I'm new and haven't found much info on using consumer-type ride-ons for light work in the yard. Does anyone have any info?

I have a 2007 Toro LX425. I know it's not a lawn tractor, or even a garden tractor. But it works best for my small yard. When I bought it, I went to look at a Sears GT 50" mower. Once I saw the size of it, I knew it was too big for what I needed. Instead, I bought the LX425 from the guy (retired exec who's hobby is riding mowers/lawn tractors).

Now it's a few years later and I'd like to do some things in the yard like re-leveling, landscaping small areas (5x60' and smaller sections), and re-forming the ditch out front.

The LX425 was made by MTD, along with JD consumer, Craftsman, Cub, etc. It has a sleeve hitch and mounting points for supporting the bagger framework. So the style is common and applies to lots of brands and models.

I have a Brinley aerator and dethatcher. But as anyone familiar knows, there is no level or engagement control...or a way to raise the attachment to traverse a driveway and such. In the past, I've rigged a tiedown strap to act as the top point of a 3-point and raise the aerator. Now with more stuff to be done, I need to make things a little easier. Being in the military for 21 years , I had to limit tools to small and portable stuff.

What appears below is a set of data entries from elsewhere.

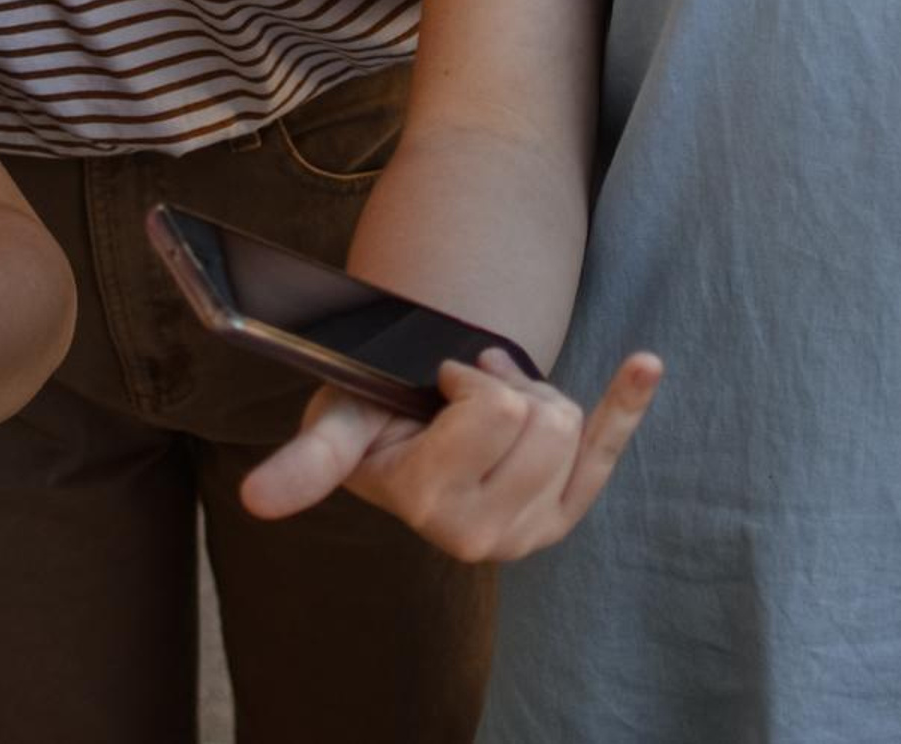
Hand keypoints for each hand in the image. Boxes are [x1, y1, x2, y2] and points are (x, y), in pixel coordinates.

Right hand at [239, 345, 662, 562]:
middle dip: (500, 381)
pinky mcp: (559, 516)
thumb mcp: (338, 424)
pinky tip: (645, 366)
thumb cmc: (367, 419)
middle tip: (459, 386)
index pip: (492, 411)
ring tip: (484, 404)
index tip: (444, 378)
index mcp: (427, 502)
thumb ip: (308, 459)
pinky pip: (606, 450)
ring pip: (568, 422)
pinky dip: (625, 404)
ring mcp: (526, 530)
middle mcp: (480, 533)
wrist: (403, 440)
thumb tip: (255, 499)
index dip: (470, 383)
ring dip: (529, 392)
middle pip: (540, 413)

I have a small welder, but cutting is limited to using a sawzall and angle grinder. No bending equipment or torches....well, a cheap bottle-type torch that will heat to bend. I also have a benchtop drill press, and probably a few things still packed that I forgot about. 

Has anyone made or adapted things for these mowers? Does anyone here have an interest in these consumer mowers and making them a little more useful?


----------